Anne-Marie Haurez

Anne-Marie Haurez a 93 ans. Originaire de Franche-Comté, elle a longtemps vécu en région parisienne et habite aujourd’hui dans la Drôme où elle passe sa retraite.

« Mon totem, c’est Châtaigne. Ce sont les cheftaines qui l’ont choisi lors de mon premier camp en 1941. C’était pendant la guerre. J’habitais Belfort en zone occupée, les mouvements scouts étaient interdits.

On faisait quand même du scoutisme mais, pour « tromper l’ennemi », on se faisait appeler les JELM (Jeunesse Évangélique Luthérienne du Pays de Montbéliard) : on passait ainsi pour un patronage ! »

En 1942, Anne-Marie perd son père, elle a 14 ans. Le scoutisme lui permet alors de trouver un centre d’intérêt en dehors de sa famille et de ses camarades de classe.

Au sein des éclaireuses, Anne-Marie aime le fait d’être ensemble, de participer à des activités : faire des jeux, chanter, réaliser des « performances » comme apprendre à faire tous les nœuds.

« Le scoutisme m’a appris à me débrouiller, à prendre des initiatives, à avoir des responsabilités.

Il fallait aussi faire sa B.A. (Bonne Action). Les activités étaient très liées à la paroisse puisque c’était notre couverture vis-à-vis des autorités. On ne pouvait pas faire le lever des couleurs, c’était clandestin ! C’était du scoutisme sans les possibilités qu’on aurait pu avoir si on n’avait pas été occupés.

Je me souviens qu’un été, juste à la fin de la guerre, on devait camper avec une compagnie d’éclaireuses de Strasbourg. On a pris le train jusqu’en Alsace, on s’est installé. On attendait l’arrivée des éclaireuses alsaciennes, mais elles ne sont jamais arrivées. En effet, elles avaient été informées avant nous qu’on n’avait pas le droit de camper car le terrain était peut-être miné ! Nous sommes donc rentrées, le camp a été annulé.

Pendant la guerre il y avait au sein de notre groupe des éclaireuses protestantes, catholiques et des neutres.

A la fin de la guerre, il y a eu une séparation, les éclaireuses qui n’étaient pas d’origine protestante sont devenues des éclaireuses neutres. »

Après avoir été éclaireuse, et après avoir suivi un camp de formation, Anne-Marie est devenue cheftaine.

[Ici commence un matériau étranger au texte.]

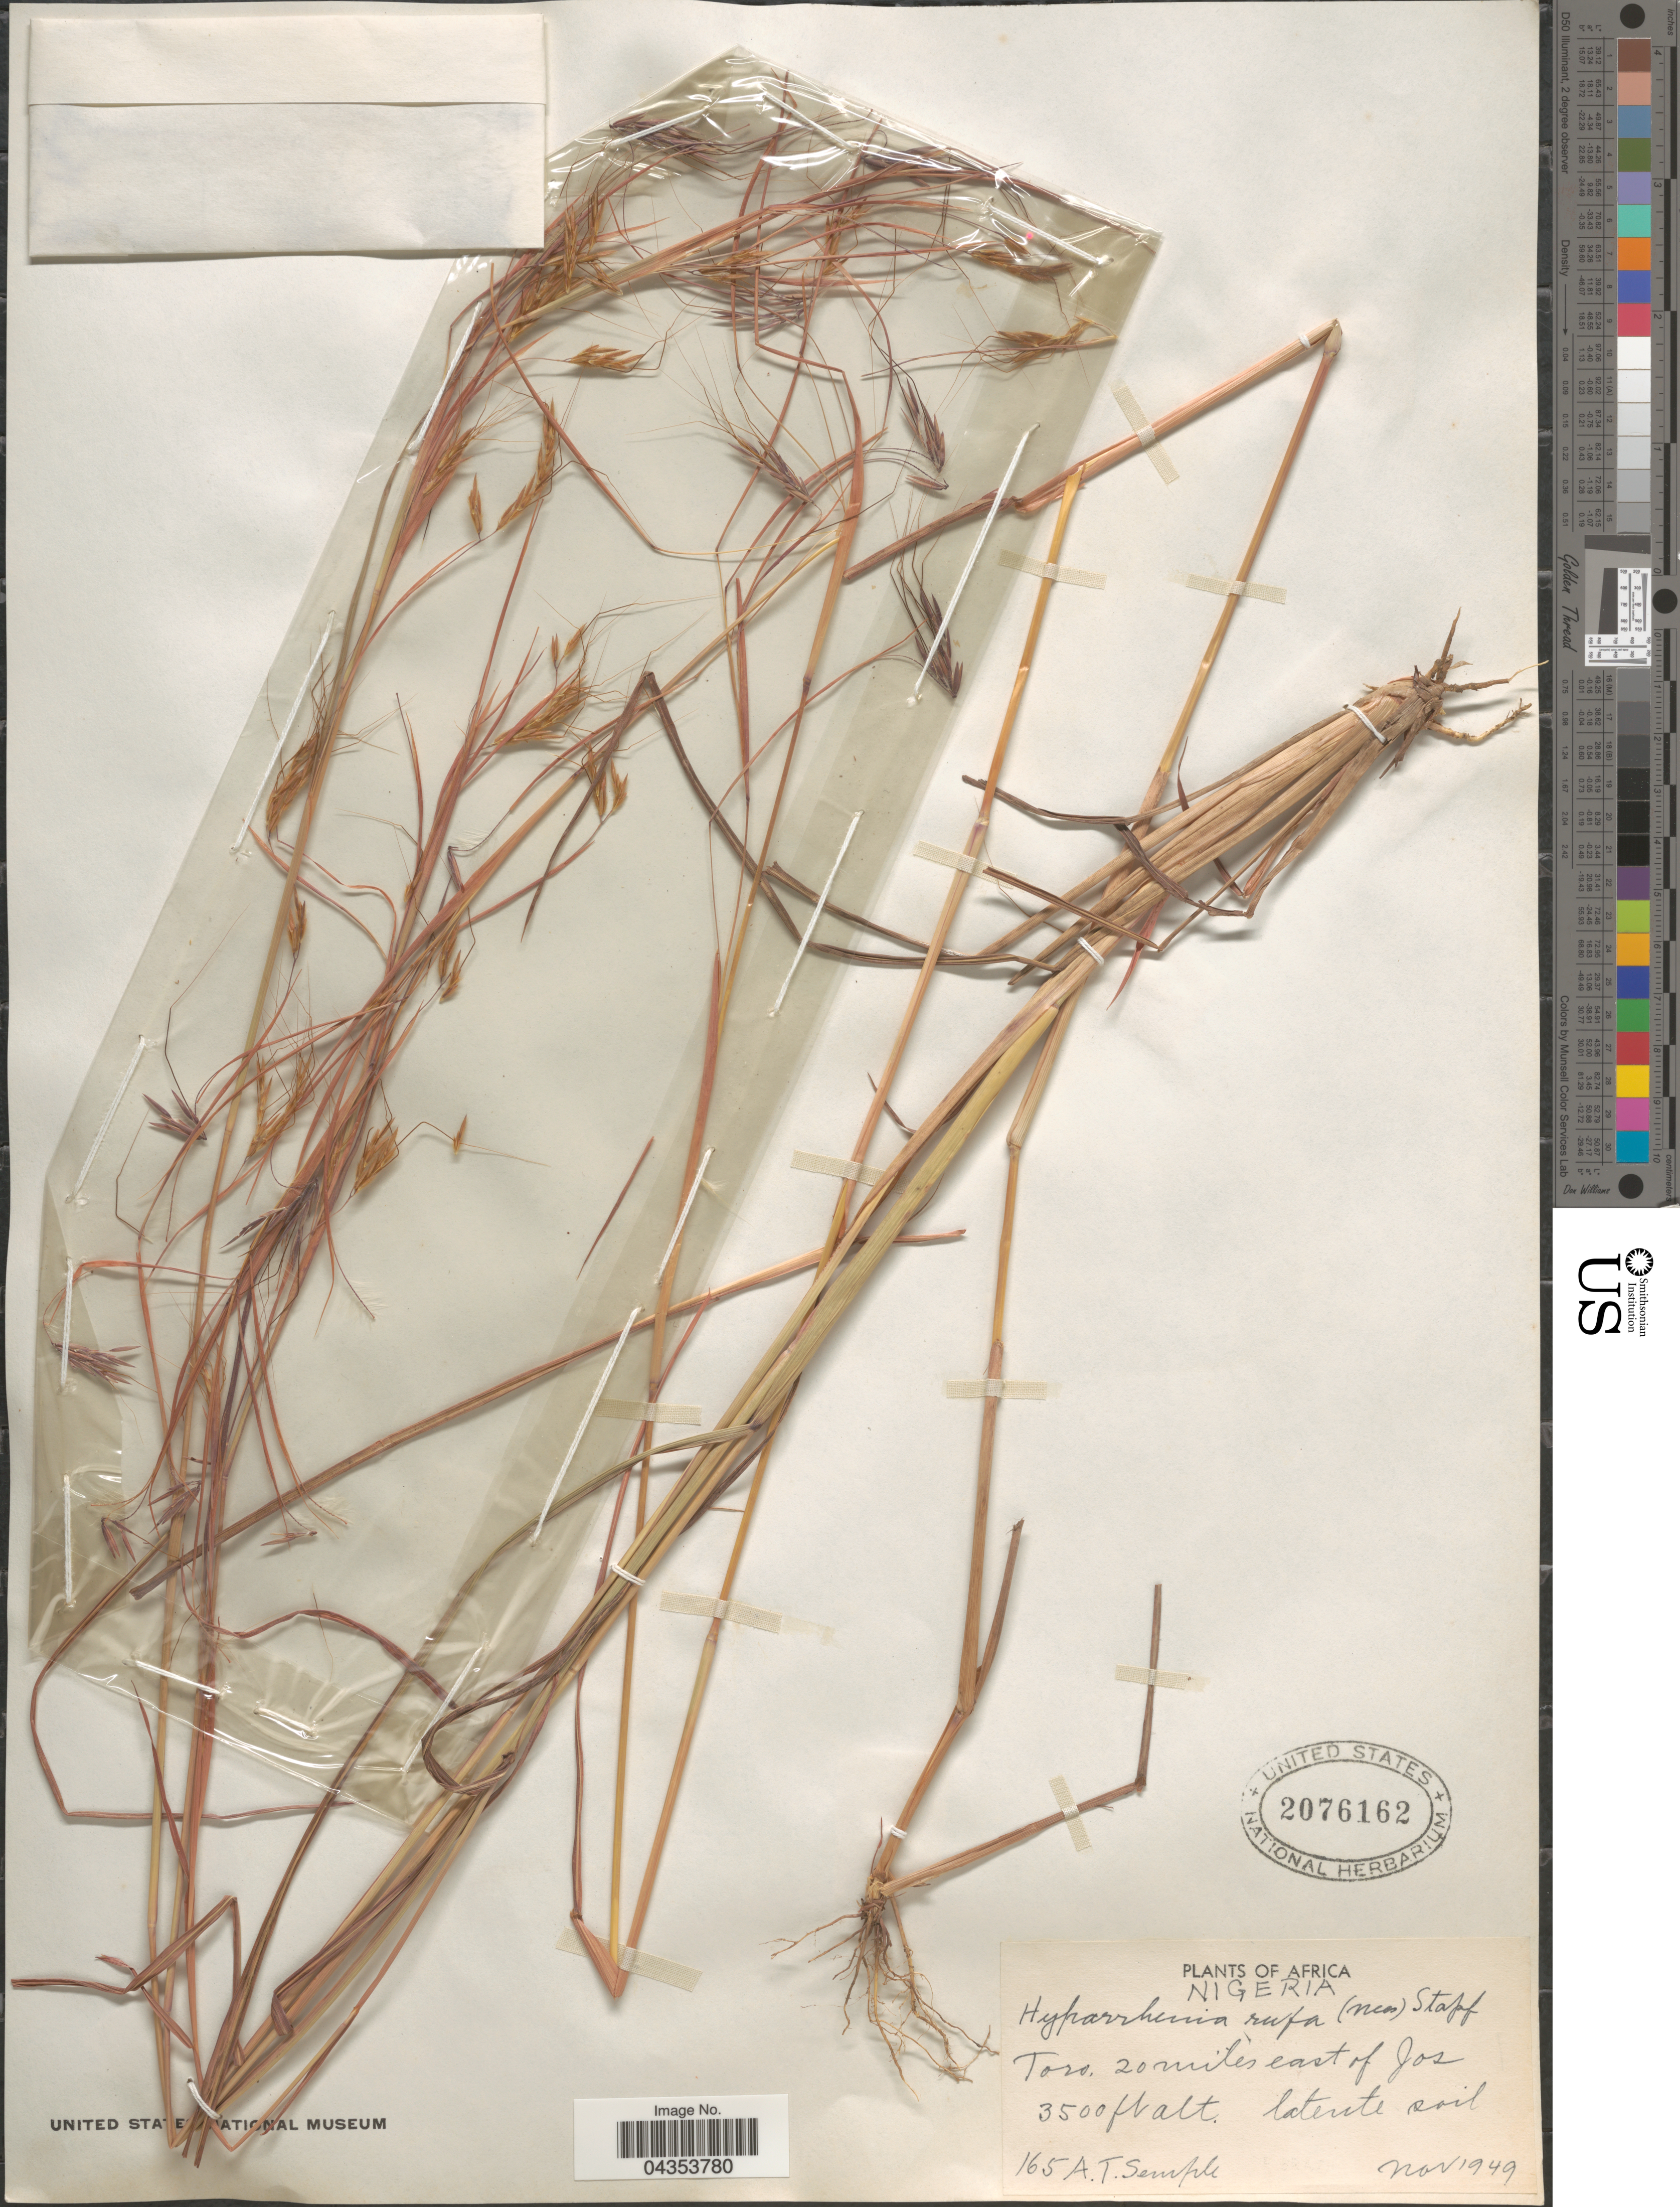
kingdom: Plantae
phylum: Tracheophyta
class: Liliopsida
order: Poales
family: Poaceae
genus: Hyparrhenia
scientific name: Hyparrhenia rufa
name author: (Nees) Stapf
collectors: A. Semple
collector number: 165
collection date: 1949-11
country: Nigeria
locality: Toro. 20 miles east of Jos.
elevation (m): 1067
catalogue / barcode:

« Le scoutisme ça donne une certaine idée d’appréhender la vie, il faut prendre ses responsabilités et se débrouiller tout seul, mais il faut aussi fonctionner ensemble car on peut alors faire des choses à plus grande échelle. Le scoutisme m’a appris à me débrouiller seule et à ne pas dépendre des autres, mais il m’a aussi appris à faire des choses en commun avec d’autres, et à faire attention à son prochain. En cela, le scoutisme a été formateur. »

Par le biais du scoutisme, Anne-Marie rencontre son mari, éclaireur lui aussi. Ensemble ils ont trois filles qui participent à leur tour aux activités scoutes et deviennent toutes les trois cheftaines à leur tour. Ils s’investissent alors avec deux autres couples dans un groupe d’anciens éclaireurs rencontrés dans une paroisse protestante de la région parisienne.

« Nous formions un conseil qui se mettait au service des nouveaux responsables. Avec mon mari, nous nous sommes aussi engagés dans l’église, j’ai été monitrice de l’école du dimanche et ensuite catéchète. »

Anne-Marie termine en disant : « Le scoutisme m’a donné une règle de vie que j’ai essayé de suivre le mieux possible tout au long de ma vie. »

Propos recueillis par Anne Sautter, Crépol, mai 2021.